After this, we need to apply the Terraform plans. Use your CI/CD, I encourage you to do so. Otherwise, you’d need to apply it manually.

Finally, do a rolling update:

kops rolling-update cluster  --name $CLUSTER_NAME --state s3://$BUCKET_NAME --yes

Kops and cluster autoscaler

Rationale TL;DR

You deployed Kops and now you want your cluster to autoscale

Solution

Cluster changes

First, set the max and min sizes for your clusters.

kops edit instancegroups nodes

Set the maxSize and minSize values accordingly.

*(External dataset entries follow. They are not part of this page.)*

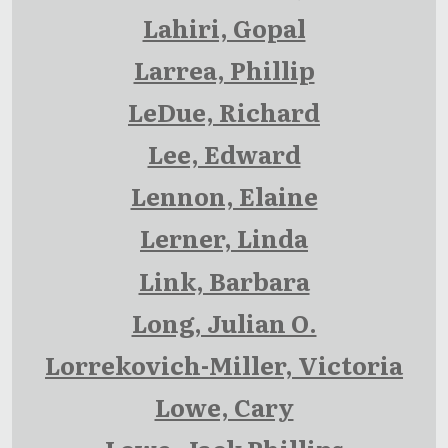
Lahiri, Gopal
Larrea, Phillip
LeDue, Richard
Lee, Edward
Lennon, Elaine
Lerner, Linda
Link, Barbara
Long, Julian O.
Lorrekovich-Miller, Victoria
Lowe, Cary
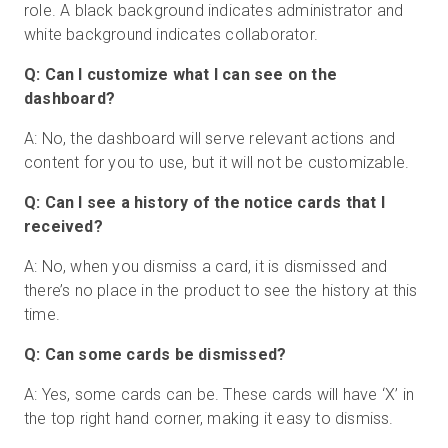
role. A black background indicates administrator and
white background indicates collaborator.
Q: Can I customize what I can see on the
dashboard?
A: No, the dashboard will serve relevant actions and
content for you to use, but it will not be customizable.
Q: Can I see a history of the notice cards that I
received?
A: No, when you dismiss a card, it is dismissed and
there’s no place in the product to see the history at this
time.
Q: Can some cards be dismissed?
A: Yes, some cards can be. These cards will have ‘X’ in
the top right hand corner, making it easy to dismiss.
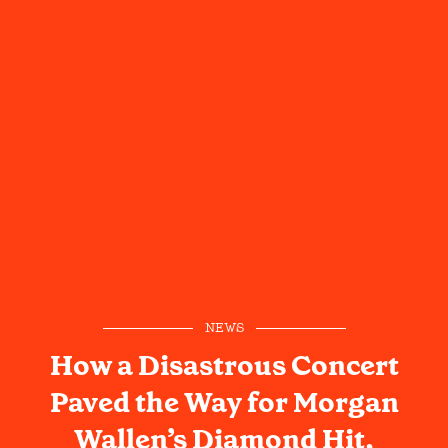
NEWS
How a Disastrous Concert
Paved the Way for Morgan
Wallen’s Diamond Hit,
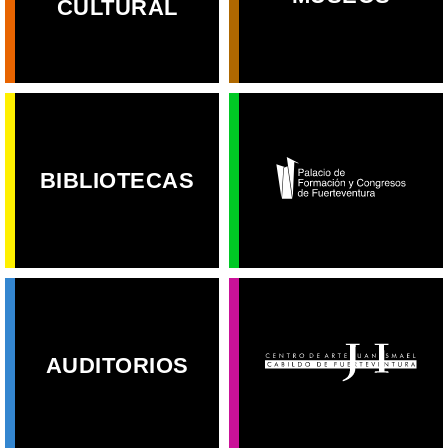
CULTURAL
BIBLIOTECAS
AUDITORIOS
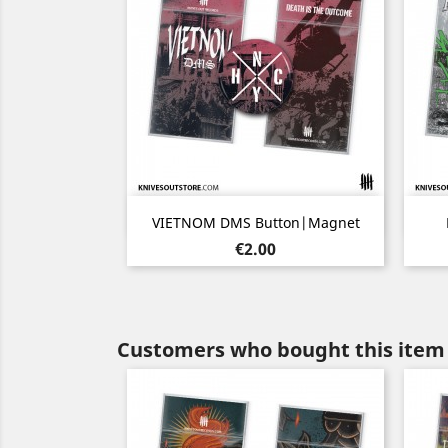
Quick view

VIETNOM DMS Button|Magnet
Price
€2.00
Customers who bought this item 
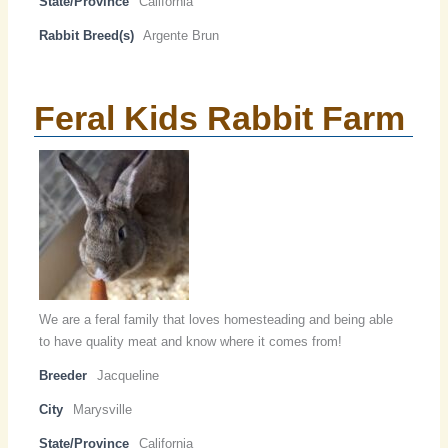
State/Province
California
Rabbit Breed(s)
Argente Brun
Feral Kids Rabbit Farm
We are a feral family that loves homesteading and being able
to have quality meat and know where it comes from!
Breeder
Jacqueline
City
Marysville
State/Province
California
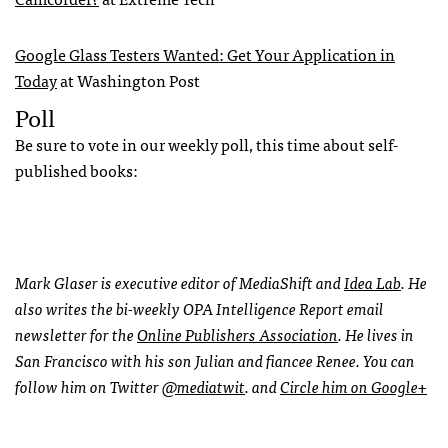
Google Glass Testers Wanted: Get Your Application in
Today
at Washington Post
Poll
Be sure to vote in our weekly poll, this time about self-
published books:
Mark Glaser is executive editor of MediaShift and
Idea Lab
. He
also writes the bi-weekly
OPA
Intelligence Report email
newsletter for the
Online Publishers Association
. He lives in
San Francisco with his son Julian and fiancee Renee. You can
follow him on Twitter
@mediatwit
. and
Circle him on Google+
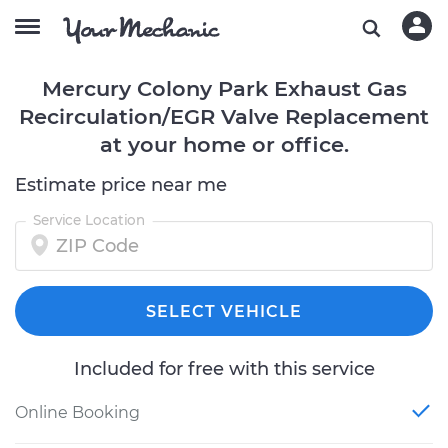
Mercury Colony Park Exhaust Gas
Recirculation/EGR Valve Replacement
at your home or office.
Estimate price near me
Service Location
SELECT VEHICLE
Included for free with this service
Online Booking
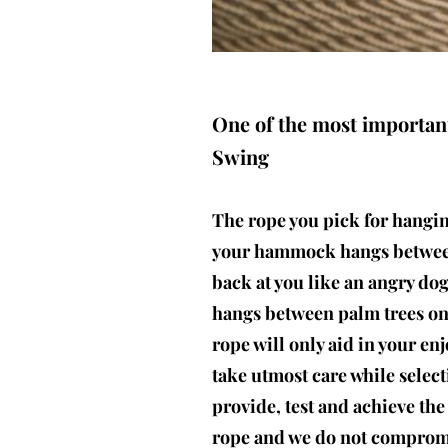
One of the most importan
Swing
The rope you pick for hangi
your hammock hangs between
back at you like an angry d
hangs between palm trees on 
rope will only aid in your e
take utmost care while selec
provide, test and achieve the
rope and we do not compromi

After that, you would need to edit to edit the cluster config and set the following policy:

kind: Cluster
...
spec:
  additionalPolicies:
    node: |
      [
        {
          "Effect": "Allow",
          "Action": [
            "autoscaling:DescribeAutoScalingGroups",
            "autoscaling:DescribeAutoScalingInstances",
            "autoscaling:DescribeLaunchConfigurations",
            "autoscaling:SetDesiredCapacity",
            "autoscaling:TerminateInstanceInAutoScalingGroup",
            "autoscaling:DescribeTags"
          ],
          "Resource": "*"
        }
      ]
...

And finally, we’d need to update the cluster. Because we want to use Terraform, we need to do this:

kops update cluster  --name $CLUSTER_NAME --state s3://$BUCKET_NAME —target terraform —out .

After this, we need to apply the Terraform plans. Use your CI/CD, I encourage you to do so. Otherwise, you’d need to apply it manually.

Finally, do a rolling update:

kops rolling-update cluster  --name $CLUSTER_NAME --state s3://$BUCKET_NAME --yes

Cluster autoscaling

Once we have our cluster with max size set and the nodes with the right policies, we need to download the Cluster Autoscaler manifest:

https://raw.githubusercontent.com/kubernetes/autoscaler/master/cluster-autoscaler/cloudprovider/aws/examples/cluster-autoscaler-autodiscover.yaml

We need to change some values:

  • “YOUR CLUSTER NAME”
  • Also set the right version when here k8s.gcr.io/cluster-autoscaler:XX.XX.XX

This should be enough. Scaling a deployment with plenty of pods should trigger a new node.